## Work required
Could every line of the data be copied out once more, exactly?

## Exercise material
......

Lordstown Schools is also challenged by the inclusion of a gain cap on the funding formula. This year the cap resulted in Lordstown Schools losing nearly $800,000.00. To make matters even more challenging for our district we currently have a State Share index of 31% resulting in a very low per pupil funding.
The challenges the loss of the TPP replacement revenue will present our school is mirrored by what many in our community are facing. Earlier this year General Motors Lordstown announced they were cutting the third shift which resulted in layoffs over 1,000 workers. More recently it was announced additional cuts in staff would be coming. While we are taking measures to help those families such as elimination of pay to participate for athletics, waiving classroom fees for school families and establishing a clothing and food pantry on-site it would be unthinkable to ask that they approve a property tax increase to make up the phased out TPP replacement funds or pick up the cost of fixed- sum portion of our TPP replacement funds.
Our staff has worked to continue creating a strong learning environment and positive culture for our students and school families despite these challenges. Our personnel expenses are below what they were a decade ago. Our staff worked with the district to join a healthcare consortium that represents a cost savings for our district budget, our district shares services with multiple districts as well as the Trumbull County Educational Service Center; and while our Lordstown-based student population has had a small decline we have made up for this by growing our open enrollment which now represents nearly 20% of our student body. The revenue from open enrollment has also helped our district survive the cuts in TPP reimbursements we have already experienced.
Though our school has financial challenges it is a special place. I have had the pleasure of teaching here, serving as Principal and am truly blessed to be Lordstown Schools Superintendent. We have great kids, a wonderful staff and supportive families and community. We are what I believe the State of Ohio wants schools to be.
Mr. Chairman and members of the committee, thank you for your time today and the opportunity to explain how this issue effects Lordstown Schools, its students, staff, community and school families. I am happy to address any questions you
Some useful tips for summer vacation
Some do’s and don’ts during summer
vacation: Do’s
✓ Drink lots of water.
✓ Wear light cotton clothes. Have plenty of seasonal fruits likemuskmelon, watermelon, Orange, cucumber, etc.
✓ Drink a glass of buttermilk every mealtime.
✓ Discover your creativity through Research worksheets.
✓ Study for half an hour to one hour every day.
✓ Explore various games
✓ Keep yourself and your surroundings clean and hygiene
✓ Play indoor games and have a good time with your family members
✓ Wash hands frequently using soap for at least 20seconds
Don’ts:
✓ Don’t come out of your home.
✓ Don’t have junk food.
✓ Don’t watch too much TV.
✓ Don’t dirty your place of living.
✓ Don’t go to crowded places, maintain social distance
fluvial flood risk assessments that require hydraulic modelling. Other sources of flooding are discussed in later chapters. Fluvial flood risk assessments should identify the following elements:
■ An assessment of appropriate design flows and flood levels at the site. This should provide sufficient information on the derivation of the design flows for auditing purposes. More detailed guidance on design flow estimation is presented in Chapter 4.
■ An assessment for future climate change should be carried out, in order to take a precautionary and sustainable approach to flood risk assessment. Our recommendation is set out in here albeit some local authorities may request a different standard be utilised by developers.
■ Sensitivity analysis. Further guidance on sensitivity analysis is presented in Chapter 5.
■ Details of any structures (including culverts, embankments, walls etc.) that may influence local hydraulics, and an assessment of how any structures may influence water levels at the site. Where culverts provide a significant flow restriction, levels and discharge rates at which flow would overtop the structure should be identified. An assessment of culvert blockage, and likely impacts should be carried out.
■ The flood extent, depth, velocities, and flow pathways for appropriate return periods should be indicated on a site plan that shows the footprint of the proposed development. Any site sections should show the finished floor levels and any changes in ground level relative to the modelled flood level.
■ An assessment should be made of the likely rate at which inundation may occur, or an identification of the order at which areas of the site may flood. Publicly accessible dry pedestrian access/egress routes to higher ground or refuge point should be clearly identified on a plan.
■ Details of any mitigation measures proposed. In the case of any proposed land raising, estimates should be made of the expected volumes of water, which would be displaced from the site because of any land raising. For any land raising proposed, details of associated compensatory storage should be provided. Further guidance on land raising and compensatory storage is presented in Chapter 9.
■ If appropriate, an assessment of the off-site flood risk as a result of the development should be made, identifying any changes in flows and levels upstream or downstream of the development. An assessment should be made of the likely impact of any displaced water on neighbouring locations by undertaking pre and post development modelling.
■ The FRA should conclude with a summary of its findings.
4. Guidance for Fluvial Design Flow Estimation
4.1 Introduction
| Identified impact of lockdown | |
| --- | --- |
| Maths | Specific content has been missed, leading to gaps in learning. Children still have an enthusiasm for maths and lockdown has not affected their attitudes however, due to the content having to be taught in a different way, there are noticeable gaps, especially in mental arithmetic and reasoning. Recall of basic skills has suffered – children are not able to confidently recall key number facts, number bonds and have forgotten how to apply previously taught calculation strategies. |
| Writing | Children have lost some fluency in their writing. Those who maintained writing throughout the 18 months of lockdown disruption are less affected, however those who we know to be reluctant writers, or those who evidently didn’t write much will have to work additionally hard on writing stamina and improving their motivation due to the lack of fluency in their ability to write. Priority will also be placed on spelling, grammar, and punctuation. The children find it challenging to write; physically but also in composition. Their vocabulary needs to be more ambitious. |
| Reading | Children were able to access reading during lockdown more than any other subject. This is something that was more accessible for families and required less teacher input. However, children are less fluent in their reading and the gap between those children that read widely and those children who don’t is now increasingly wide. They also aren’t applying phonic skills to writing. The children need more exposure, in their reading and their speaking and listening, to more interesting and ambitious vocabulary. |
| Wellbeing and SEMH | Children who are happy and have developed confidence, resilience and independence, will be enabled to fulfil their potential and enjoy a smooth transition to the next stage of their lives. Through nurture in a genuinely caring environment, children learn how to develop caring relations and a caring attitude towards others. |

......

## Your response
Lordstown Schools is also challenged by the inclusion of a gain cap on the funding formula. This year the cap resulted in Lordstown Schools losing nearly $800,000.00. To make matters even more challenging for our district we currently have a State Share index of 31% resulting in a very low per pupil funding.
The challenges the loss of the TPP replacement revenue will present our school is mirrored by what many in our community are facing. Earlier this year General Motors Lordstown announced they were cutting the third shift which resulted in layoffs over 1,000 workers. More recently it was announced additional cuts in staff would be coming. While we are taking measures to help those families such as elimination of pay to participate for athletics, waiving classroom fees for school families and establishing a clothing and food pantry on-site it would be unthinkable to ask that they approve a property tax increase to make up the phased out TPP replacement funds or pick up the cost of fixed- sum portion of our TPP replacement funds.
Our staff has worked to continue creating a strong learning environment and positive culture for our students and school families despite these challenges. Our personnel expenses are below what they were a decade ago. Our staff worked with the district to join a healthcare consortium that represents a cost savings for our district budget, our district shares services with multiple districts as well as the Trumbull County Educational Service Center; and while our Lordstown-based student population has had a small decline we have made up for this by growing our open enrollment which now represents nearly 20% of our student body. The revenue from open enrollment has also helped our district survive the cuts in TPP reimbursements we have already experienced.
Though our school has financial challenges it is a special place. I have had the pleasure of teaching here, serving as Principal and am truly blessed to be Lordstown Schools Superintendent. We have great kids, a wonderful staff and supportive families and community. We are what I believe the State of Ohio wants schools to be.
Mr. Chairman and members of the committee, thank you for your time today and the opportunity to explain how this issue effects Lordstown Schools, its students, staff, community and school families. I am happy to address any questions you
Some useful tips for summer vacation
Some do’s and don’ts during summer
vacation: Do’s
✓ Drink lots of water.
✓ Wear light cotton clothes. Have plenty of seasonal fruits likemuskmelon, watermelon, Orange, cucumber, etc.
✓ Drink a glass of buttermilk every mealtime.
✓ Discover your creativity through Research worksheets.
✓ Study for half an hour to one hour every day.
✓ Explore various games
✓ Keep yourself and your surroundings clean and hygiene
✓ Play indoor games and have a good time with your family members
✓ Wash hands frequently using soap for at least 20seconds
Don’ts:
✓ Don’t come out of your home.
✓ Don’t have junk food.
✓ Don’t watch too much TV.
✓ Don’t dirty your place of living.
✓ Don’t go to crowded places, maintain social distance
fluvial flood risk assessments that require hydraulic modelling. Other sources of flooding are discussed in later chapters. Fluvial flood risk assessments should identify the following elements:
■ An assessment of appropriate design flows and flood levels at the site. This should provide sufficient information on the derivation of the design flows for auditing purposes. More detailed guidance on design flow estimation is presented in Chapter 4.
■ An assessment for future climate change should be carried out, in order to take a precautionary and sustainable approach to flood risk assessment. Our recommendation is set out in here albeit some local authorities may request a different standard be utilised by developers.
■ Sensitivity analysis. Further guidance on sensitivity analysis is presented in Chapter 5.
■ Details of any structures (including culverts, embankments, walls etc.) that may influence local hydraulics, and an assessment of how any structures may influence water levels at the site. Where culverts provide a significant flow restriction, levels and discharge rates at which flow would overtop the structure should be identified. An assessment of culvert blockage, and likely impacts should be carried out.
■ The flood extent, depth, velocities, and flow pathways for appropriate return periods should be indicated on a site plan that shows the footprint of the proposed development. Any site sections should show the finished floor levels and any changes in ground level relative to the modelled flood level.
■ An assessment should be made of the likely rate at which inundation may occur, or an identification of the order at which areas of the site may flood. Publicly accessible dry pedestrian access/egress routes to higher ground or refuge point should be clearly identified on a plan.
■ Details of any mitigation measures proposed. In the case of any proposed land raising, estimates should be made of the expected volumes of water, which would be displaced from the site because of any land raising. For any land raising proposed, details of associated compensatory storage should be provided. Further guidance on land raising and compensatory storage is presented in Chapter 9.
■ If appropriate, an assessment of the off-site flood risk as a result of the development should be made, identifying any changes in flows and levels upstream or downstream of the development. An assessment should be made of the likely impact of any displaced water on neighbouring locations by undertaking pre and post development modelling.
■ The FRA should conclude with a summary of its findings.
4. Guidance for Fluvial Design Flow Estimation
4.1 Introduction
| Identified impact of lockdown | |
| --- | --- |
| Maths | Specific content has been missed, leading to gaps in learning. Children still have an enthusiasm for maths and lockdown has not affected their attitudes however, due to the content having to be taught in a different way, there are noticeable gaps, especially in mental arithmetic and reasoning. Recall of basic skills has suffered – children are not able to confidently recall key number facts, number bonds and have forgotten how to apply previously taught calculation strategies. |
| Writing | Children have lost some fluency in their writing. Those who maintained writing throughout the 18 months of lockdown disruption are less affected, however those who we know to be reluctant writers, or those who evidently didn’t write much will have to work additionally hard on writing stamina and improving their motivation due to the lack of fluency in their ability to write. Priority will also be placed on spelling, grammar, and punctuation. The children find it challenging to write; physically but also in composition. Their vocabulary needs to be more ambitious. |
| Reading | Children were able to access reading during lockdown more than any other subject. This is something that was more accessible for families and required less teacher input. However, children are less fluent in their reading and the gap between those children that read widely and those children who don’t is now increasingly wide. They also aren’t applying phonic skills to writing. The children need more exposure, in their reading and their speaking and listening, to more interesting and ambitious vocabulary. |
| Wellbeing and SEMH | Children who are happy and have developed confidence, resilience and independence, will be enabled to fulfil their potential and enjoy a smooth transition to the next stage of their lives. Through nurture in a genuinely caring environment, children learn how to develop caring relations and a caring attitude towards others. |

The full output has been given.